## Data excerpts

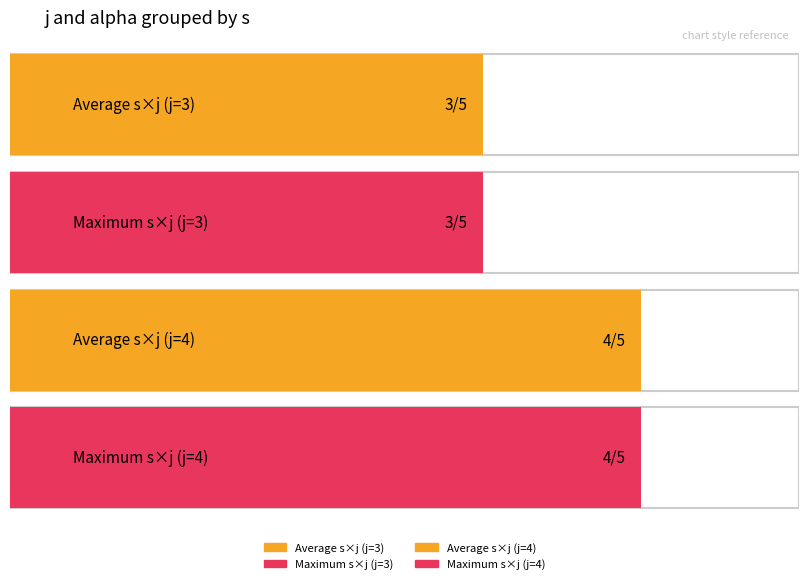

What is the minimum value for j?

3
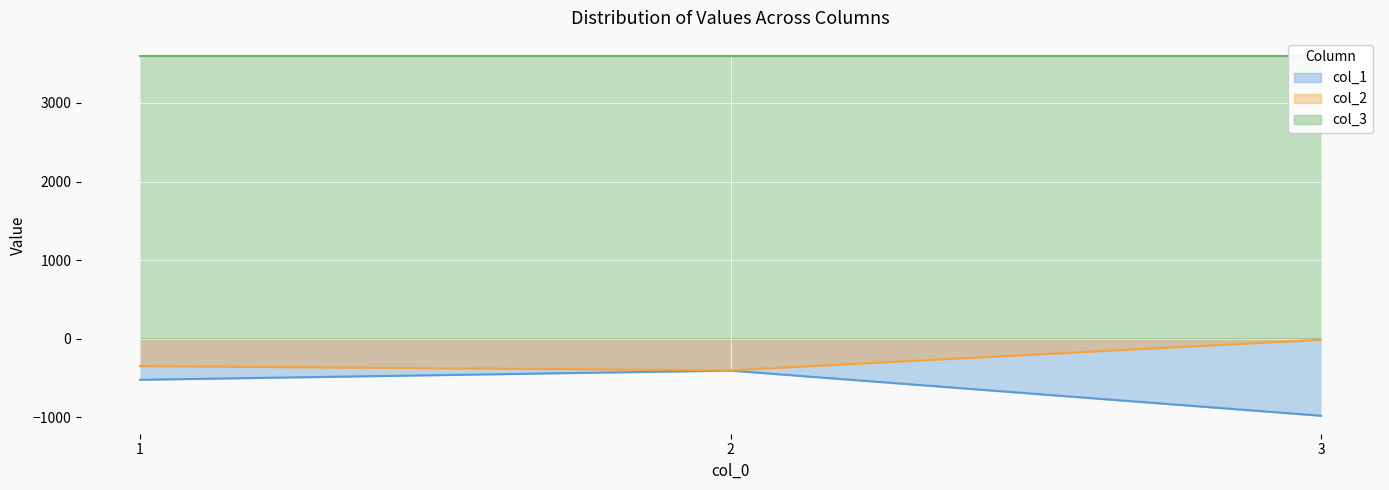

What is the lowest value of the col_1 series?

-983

## Task item
Change every "series" in these lines to "data set" and write the lines out again with nothing else altered. Leave the pictures out.

## Answer for the task
What is the minimum value for j?

3

What is the lowest value of the col_1 data set?

-983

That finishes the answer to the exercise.